MAZLOW’S HIERARCHY OF ADVERTISING

 

Common sense isn’t regarded very highly, in fact it’s usually sneered at.

Common sense is old fashioned, who needs that when we’ve got more technology than we can keep up with.

Consequently, we are so eager to learn the complexities of any job, we never learn the simple common sense part.

And yet you would have thought common sense would be the basic foundation for any job.

Take politics.

The most common sense approach to life, and consequently government, is Maslow’s’ Hierarchy of Human Needs.

But I doubt if there’s a politician who knows it, it’s common sense so it’s worthless to them.

Maslow’s’ Hierarchy of Human Needs is a pyramid, like anything you start at the bottom and build upwards stage-by-stage.

You can’t start on the next stage until the previous one has been properly built.

So Maslow’s pyramid is the various stages necessary for human life.

The first stage is food – no one can live without food.

When you have food, you can start on the next stage – shelter.

You must have those two before you can move to the third stage – safety.

Food, shelter and safety are the essentials for life, after you have those you can move to the next stage, things that make life pleasant – relationships.

Finally, when all those are complete, you can move to the final stage – fulfilment.

But you must start building at the bottom, without food there is no life.

Only then can we work our way up towards life’s ultimate goal – fulfilment (which will be different for every individual).

Now imagine how different things would be if that was on a massive chart in the House of Commons.

If all the politicians had that as a list of priorities in front of them: Don’t start arguing about trivia until everyone in the country is fed.

Don’t start quibbling over party-politics until everyone has a home.

Don’t start scoring points off each other until everyone is safe.

A big chart like that would force all politicians to stay on track and attend to essentials.

Now transfer that thinking to advertising agencies.

Imagine every agency had a big chart on the wall, like Maslow’s Hierarchy of Human Needs.

A big pyramid divided into three levels.

Similarly to Maslow’s chart, you can’t start on the next level until you’ve completed the previous level.

The first level on our chart would be – Impact.

(If our ad is invisible, it has no chance of doing anything at all.)

The next level would be – Communication.

(If no one understands our ad, how can it possibly work?)
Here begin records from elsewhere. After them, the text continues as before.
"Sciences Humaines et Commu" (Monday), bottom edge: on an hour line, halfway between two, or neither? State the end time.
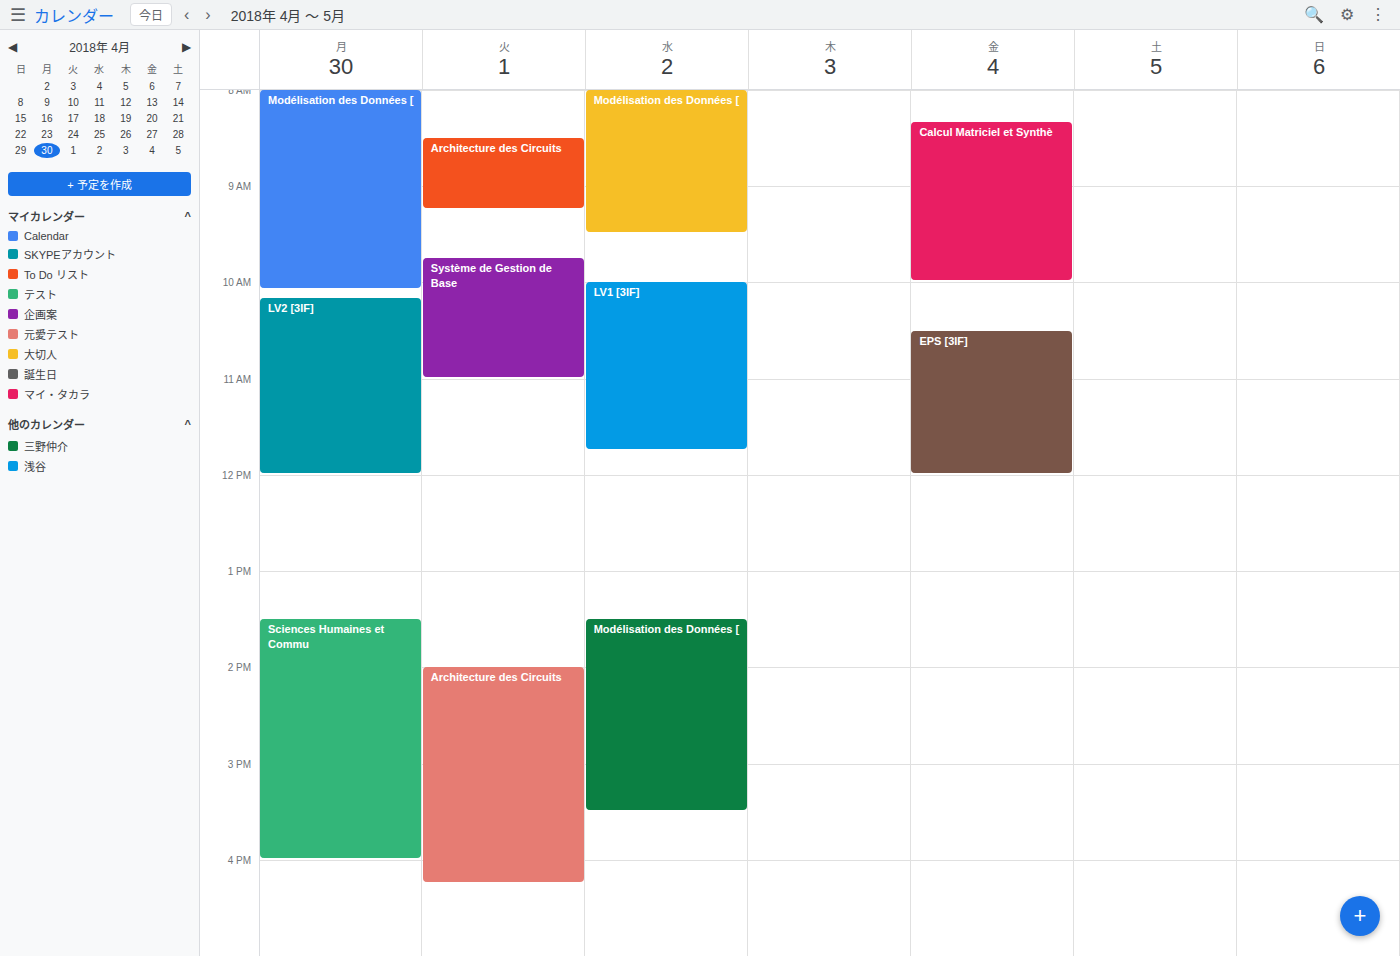
4:00 PM -- exactly on the 4 PM line.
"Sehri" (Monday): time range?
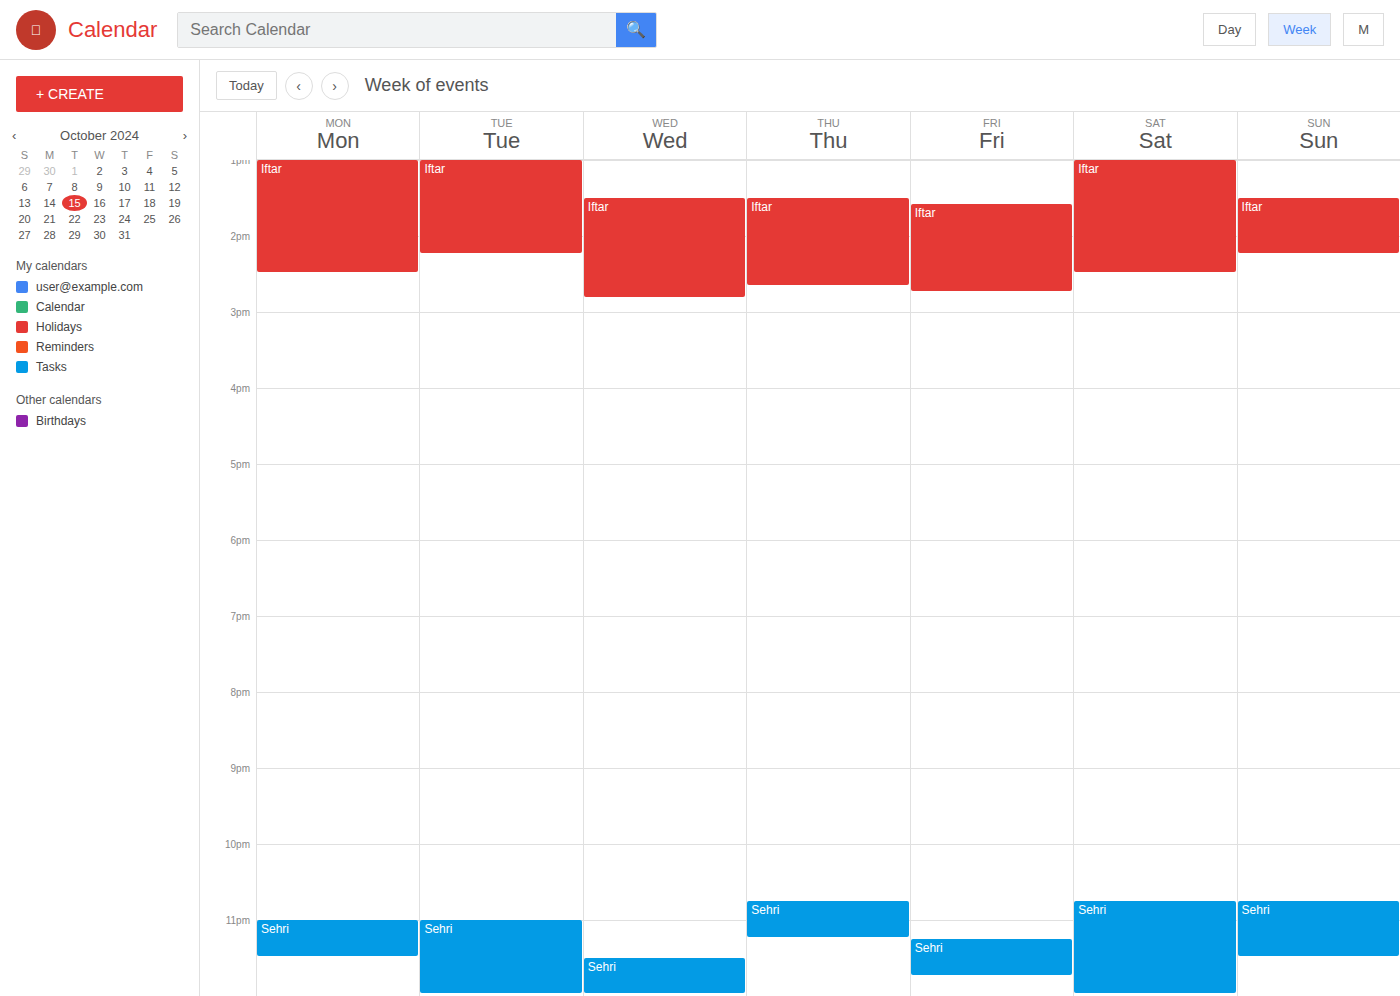
11:00 PM to 11:30 PM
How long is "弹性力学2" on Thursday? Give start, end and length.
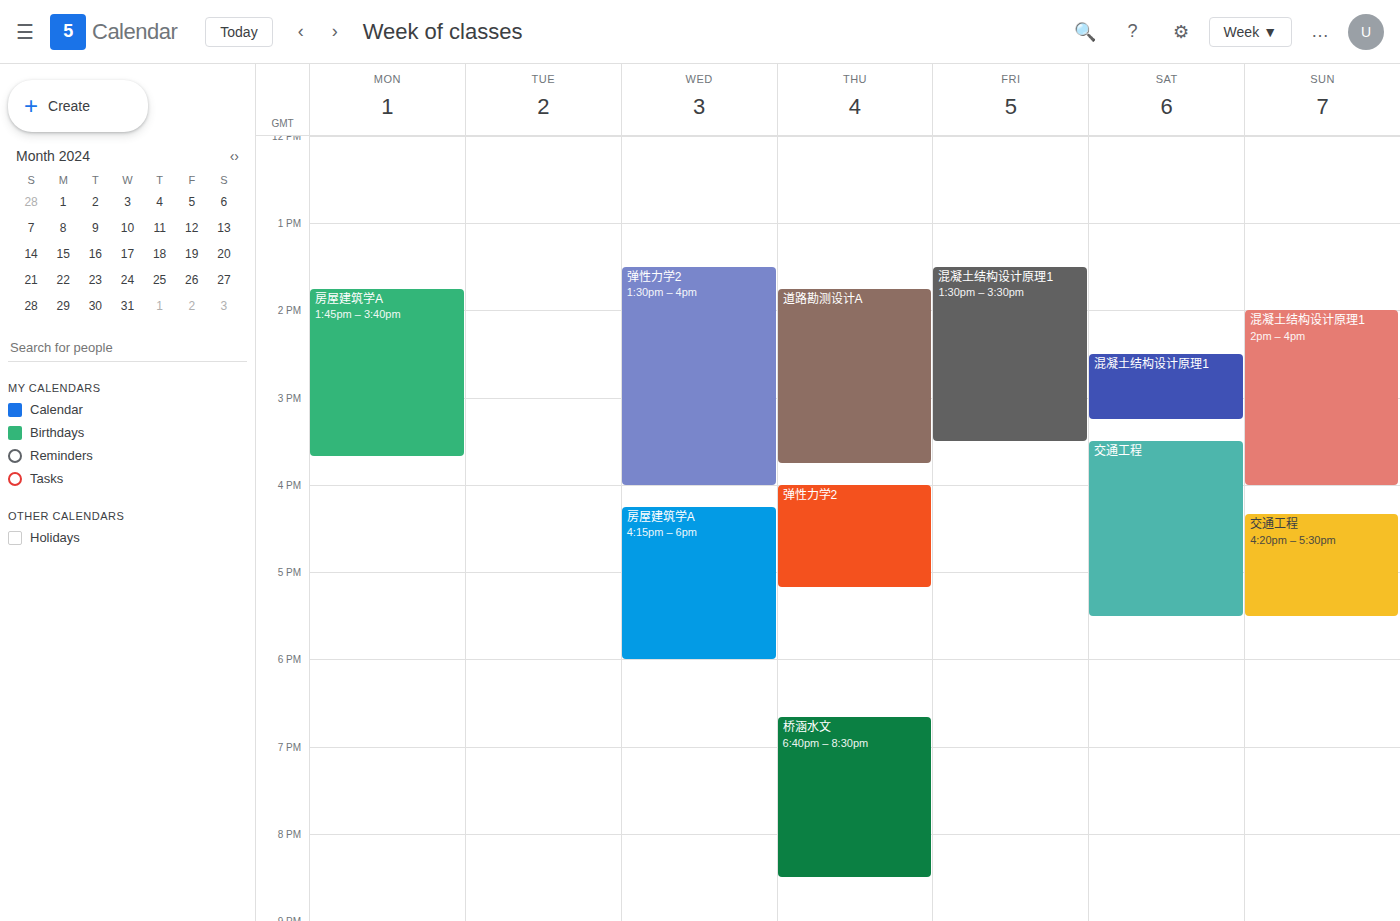
16:00 to 17:10, 1 hour 10 minutes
The final level is – Persuasion.

(Once we’ve built the other two levels, we have a chance to influence our audience.)

If we don’t build the first level – Impact – nothing happens.

We each see 1,000 advertising messages a day, 89% are not noticed or remembered.

So we have a 9 out of 10 chance of being ignored.

Which is why the first level is crucial.

Just like Maslow’s Hierarchy of Human Needs.

Unless we build the first levels properly, making sure everyone has food, shelter, and safety, the other levels are irrelevant, our audience won’t be around.

Which is where advertising and marketing are just like most governments.

We spend all our time concentrating on the trivia instead of the important stuff.